What holes best highlight the effect of the prevailing wind on the play of the hole (I like 12 at Augusta National).
How often do architects consider the effect of the prevailing wind direction when constructing a hole/routing a course, and which architects were particularly good at utilizing the most common weather conditions in their architecture?
I think the challenge of Augusta 12 is the swirling winds, which are harder to estimate than a constant prevailing wind, and caused by the openings in the tall pines.
gca's have always considered wind, and it seems more and more detailed now. Here is a summary of the highlights, as I generally recall them:
Routing Consideration - Muirfield in Scotland was supposedly laid out in triangulated form to assure wind was different on every hole.
Features Consideration - Most feature design on Scottish courses recognizes that the wind affects approach shots and leaves wide openings.
Later, when modern golf pros got involved, here are some concepts I have heard them espouse as good design -
Long holes into the wind, short with, to provide effective playing distance variety.

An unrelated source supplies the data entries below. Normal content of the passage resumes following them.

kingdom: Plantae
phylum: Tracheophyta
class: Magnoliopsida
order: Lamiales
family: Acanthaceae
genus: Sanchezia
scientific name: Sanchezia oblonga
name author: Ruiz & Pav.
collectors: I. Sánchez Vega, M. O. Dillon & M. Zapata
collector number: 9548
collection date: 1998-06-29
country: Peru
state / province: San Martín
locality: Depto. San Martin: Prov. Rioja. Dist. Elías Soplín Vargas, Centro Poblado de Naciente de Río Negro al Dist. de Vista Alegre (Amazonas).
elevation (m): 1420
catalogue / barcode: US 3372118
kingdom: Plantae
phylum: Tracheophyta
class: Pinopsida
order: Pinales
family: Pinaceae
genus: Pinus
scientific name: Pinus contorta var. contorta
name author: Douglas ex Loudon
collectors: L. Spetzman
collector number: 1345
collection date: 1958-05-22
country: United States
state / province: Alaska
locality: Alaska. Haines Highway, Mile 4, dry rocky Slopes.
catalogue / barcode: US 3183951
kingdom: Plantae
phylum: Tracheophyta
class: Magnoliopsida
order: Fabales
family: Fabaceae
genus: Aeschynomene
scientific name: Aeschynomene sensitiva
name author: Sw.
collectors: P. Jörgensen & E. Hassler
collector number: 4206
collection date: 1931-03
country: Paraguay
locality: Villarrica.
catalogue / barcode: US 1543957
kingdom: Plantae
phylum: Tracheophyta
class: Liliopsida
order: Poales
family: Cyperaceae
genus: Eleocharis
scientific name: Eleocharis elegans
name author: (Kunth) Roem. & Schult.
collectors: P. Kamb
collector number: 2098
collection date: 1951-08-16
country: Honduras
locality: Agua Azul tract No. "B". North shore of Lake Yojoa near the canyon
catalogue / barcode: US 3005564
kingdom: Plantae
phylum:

Design greens with the prevailing wind in mind to make shots "doable" - i.e. -
downwind, lengthen green to account for reduced spin,
into wind, they may be shallower.
Cross winds, -
widen green
angle with the prevailing wind to allow shot shaping
I try to follow those general ideas, with the caveat that I can trust prevailing winds about as much as a riverboat gambler. If every green was designed to the same formula, whenever a different wind arose, the course could be unplayable. I tend to leave a little more wiggle room like the old guys in Scotland did on most greens than those pros would suggest is necessary.
Here in Texas, our summer and winter winds are 180 degrees different, and can be quite strong. Thus, a green playing into the prevailing summer breeze, shallow depth with a fronting pond might play fine in summer, but be impossible to hold in winter. In other places like Chicago, where the wind blows somewhere from the west most of the time (with about 10% off the lake winds in spring) its possible to align greens more to the formula.
Thus, depending on how constant the wind is, I follow the land more even when it contradicts the "formula" and figure if a third or so of the greens play better in off winds it makes the course that much better and creates different shot patterns, rather than always following the wind. If wind isn't a huge factor on a site, I follow the land completely.
I would be surprised if Raynor consciously routed a course with wind in mind, being a non golfer. I bet the land just offered him those cross wind holes.
I would NOT be surprised if Tom Doak or other gca's come on here and completely debunk "Brauer's second wind theory" (my first involves White Castle hamburgers and is not relevant to this discussion.....) as completely worthless.